:: Action item ::
Decide whether each statement agrees with the hardening checklist below, answering yes or no and quoting the words of the checklist that settle it: (a) incoming traffic should be denied on all ports except 22, 80 and 443; (b) Doable's installer sets up 4 GB of swap by default; (c) rate limits at the proxy on /auth/* should be looser than on other routes.

#### Reading text ####

Skip to content

Hardening Checklist

A checklist for operators of public Doable instances (SaaS-style, anonymous signups). For private/team deployments most of these are optional.

Operating system

  • [ ] OS fully patched (unattended-upgrades enabled).
  • [ ] Non-root user for application processes (Docker does this; for bare-metal, run doable.service as a dedicated user).
  • [ ] SSH: key-only login, root login disabled, fail2ban watching.
  • [ ] UFW: deny incoming except 22, 80, 443.
  • [ ] Time sync (systemd-timesyncd or chrony) — JWT validation needs accurate clocks.
  • [ ] Swap configured (Doable's installer does 2 GB by default).

Network

  • [ ] All app services bound to 127.0.0.1 — verify with ss -tlnp.
  • [ ] One TLS-terminating proxy (nginx/Caddy) is the only publicly reachable port besides SSH.
  • [ ] HSTS header enabled in the proxy (Strict-Transport-Security: max-age=63072000; includeSubDomains; preload).
  • [ ] HTTP/2 enabled; HTTP/3 if your proxy supports it.
  • [ ] Rate limits at the proxy on /auth/* (much stricter than other routes).
  • [ ] Egress firewall — block outbound to RFC1918, link-local, and metadata IPs (169.254.169.254).
  • [ ] Optional: WAF in front (Cloudflare proxied, or AWS WAF) for L7 abuse.

Secrets

  • [ ] JWT_SECRET, ENCRYPTION_KEY, INTERNAL_SECRET are unique 32-byte random hex strings.

#### Entries supplied ####

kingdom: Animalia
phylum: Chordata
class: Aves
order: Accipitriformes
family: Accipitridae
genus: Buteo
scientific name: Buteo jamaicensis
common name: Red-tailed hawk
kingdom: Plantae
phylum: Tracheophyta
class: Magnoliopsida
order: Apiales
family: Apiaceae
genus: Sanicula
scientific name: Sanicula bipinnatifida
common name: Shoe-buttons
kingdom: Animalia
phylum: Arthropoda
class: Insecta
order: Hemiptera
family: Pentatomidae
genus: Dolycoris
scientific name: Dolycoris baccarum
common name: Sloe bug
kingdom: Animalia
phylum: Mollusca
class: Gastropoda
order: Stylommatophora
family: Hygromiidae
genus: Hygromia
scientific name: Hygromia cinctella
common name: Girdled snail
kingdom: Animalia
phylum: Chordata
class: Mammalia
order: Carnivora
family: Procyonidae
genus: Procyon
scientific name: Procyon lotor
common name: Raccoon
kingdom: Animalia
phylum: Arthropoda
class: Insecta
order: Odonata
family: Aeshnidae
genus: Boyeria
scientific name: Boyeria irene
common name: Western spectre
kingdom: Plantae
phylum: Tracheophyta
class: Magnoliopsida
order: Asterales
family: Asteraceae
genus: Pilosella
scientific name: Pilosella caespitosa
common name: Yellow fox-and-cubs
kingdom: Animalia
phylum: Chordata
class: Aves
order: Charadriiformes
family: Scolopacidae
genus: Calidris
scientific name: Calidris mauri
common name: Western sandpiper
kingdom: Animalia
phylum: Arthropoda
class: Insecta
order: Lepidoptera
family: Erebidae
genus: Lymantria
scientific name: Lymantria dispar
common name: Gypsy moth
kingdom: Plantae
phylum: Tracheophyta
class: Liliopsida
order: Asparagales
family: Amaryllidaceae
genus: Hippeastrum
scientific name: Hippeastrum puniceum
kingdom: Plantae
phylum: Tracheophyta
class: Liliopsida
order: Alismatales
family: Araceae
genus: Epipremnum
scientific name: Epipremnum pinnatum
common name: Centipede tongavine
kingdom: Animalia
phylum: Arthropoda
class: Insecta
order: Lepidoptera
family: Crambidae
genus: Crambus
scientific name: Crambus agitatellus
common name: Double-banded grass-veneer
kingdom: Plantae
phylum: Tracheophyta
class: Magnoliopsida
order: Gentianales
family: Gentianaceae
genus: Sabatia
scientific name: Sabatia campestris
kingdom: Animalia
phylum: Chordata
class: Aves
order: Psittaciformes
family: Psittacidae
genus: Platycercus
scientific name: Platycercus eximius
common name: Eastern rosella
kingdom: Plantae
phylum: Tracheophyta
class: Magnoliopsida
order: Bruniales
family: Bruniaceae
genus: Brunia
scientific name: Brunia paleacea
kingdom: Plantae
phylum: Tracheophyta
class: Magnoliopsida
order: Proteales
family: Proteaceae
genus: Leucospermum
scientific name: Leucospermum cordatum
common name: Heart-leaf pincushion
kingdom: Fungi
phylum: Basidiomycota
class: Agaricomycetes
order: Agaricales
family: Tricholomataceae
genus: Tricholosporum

####

:: Your response ::
(a) Yes: "UFW: deny incoming except 22, 80, 443."
(b) No: "Swap configured (Doable's installer does 2 GB by default)."
(c) No: "Rate limits at the proxy on /auth/* (much stricter than other routes)."